Hurricane Ivan cut a path of destruction across the Caribbean before becoming the third major hurricane to strike the United States in a month. Ivan and the other hurricanes that struck land recently are part of a trend of more and stronger hurricanes that will affect the people of the Caribbean and the United States for years to come.
First there was Charley, then Frances, and now Ivan; three major hurricanes in a month that have destroyed lives, homes and property across the Caribbean and the southeastern United States.
Hurricane forecasters say people who live in the region affected by hurricanes should not be surprised by the increased storm activity.
Scientists who study tropical weather patterns say beginning in 1995 air and water temperatures and circulation patterns in the Atlantic Ocean changed to become more favorable to the formation of more and much stronger storms. William Gray, an atmospheric scientist at Colorado State University says this phenomenon, known as a thermohaline circulation, lasts for decades and is what determines the cycle of hurricane activity.
"When this thermohaline circulation, Atlantic Ocean circulation feature goes fast we have more major storms forming in the Atlantic," he said. "When it slows we have fewer ones. Now it was going slow the first decades of the 20th century, then it was fast from about the middle 20th century to the late 60s. From the late 60s to the middle 90s it was going very slow, with many fewer major storms. Now, since '95 this is the 10th year that we feel the thermohaline has been growing stronger and eight of these last 10 years have been very busy."
Mr. Gray, one of the world's leading hurricane researchers, says people who live in the region affected by hurricanes have actually been very lucky during the past 10 years not to have been hit by more storms. He says weather patterns this year have changed somewhat to push more storms ashore.
"There are probably two basic reasons; one is that we have had a very active season so far, and the second is that the steering currents have been moving further west where they impact the United States and the Caribbean," he said.
William Gray also says the El Nino weather pattern that helps to move storms north into the mid Atlantic was absent this year, although he says a mild El Nino pattern has begun to emerge, which should make the end of the 2004 hurricane season less active than the first half. The Hurricane season ends on November 30.

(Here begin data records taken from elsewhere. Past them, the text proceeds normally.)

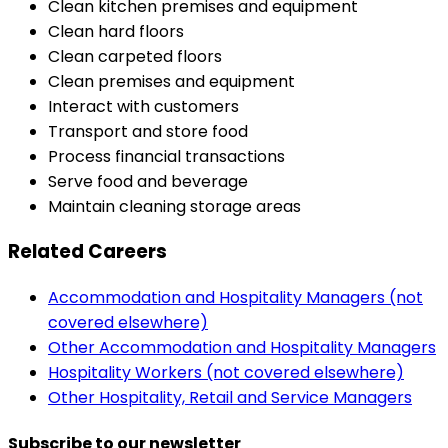
Clean kitchen premises and equipment
Clean hard floors
Clean carpeted floors
Clean premises and equipment
Interact with customers
Transport and store food
Process financial transactions
Serve food and beverage
Maintain cleaning storage areas
Related Careers
Accommodation and Hospitality Managers (not
covered elsewhere)
Other Accommodation and Hospitality Managers
Hospitality Workers (not covered elsewhere)
Other Hospitality, Retail and Service Managers
Subscribe to our newsletter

Scientists say they do not know how long the current thermohaline circulation pattern will continue, but Professor Gray says if the future is like the past, the current pattern will continue for another 20 or 30 years. He says that means not only will there be more hurricanes, but there will be more of the stronger hurricanes that cause the most destruction.
With many more people living in coastal areas than there were during the last period of enhanced hurricane activity, Mr. Gray says the cost of hurricanes will be much higher.
"It is inevitable that we will see damage on a scale we have never previously seen, because if we are in this more active period it is not that we will have more storms than we had from the middle '20s to the middle '60s, but that there are so many more people and property in harms way, that it is inevitable that we see hurricane spawned damage on a level we have never previously seen," he said.
Professor Gray says one thing that is not causing increased hurricane activity is global warming, which some scientists have pointed to as a possible factor behind increased tropical storm activity.
Mr. Gray says hurricane activity follows a measurable pattern based on temperature changes and circulation patterns of air and water in the Atlantic Ocean. What is happening now, he says, is simply that pattern repeating itself, as it has done in the past, and will likely do in the future.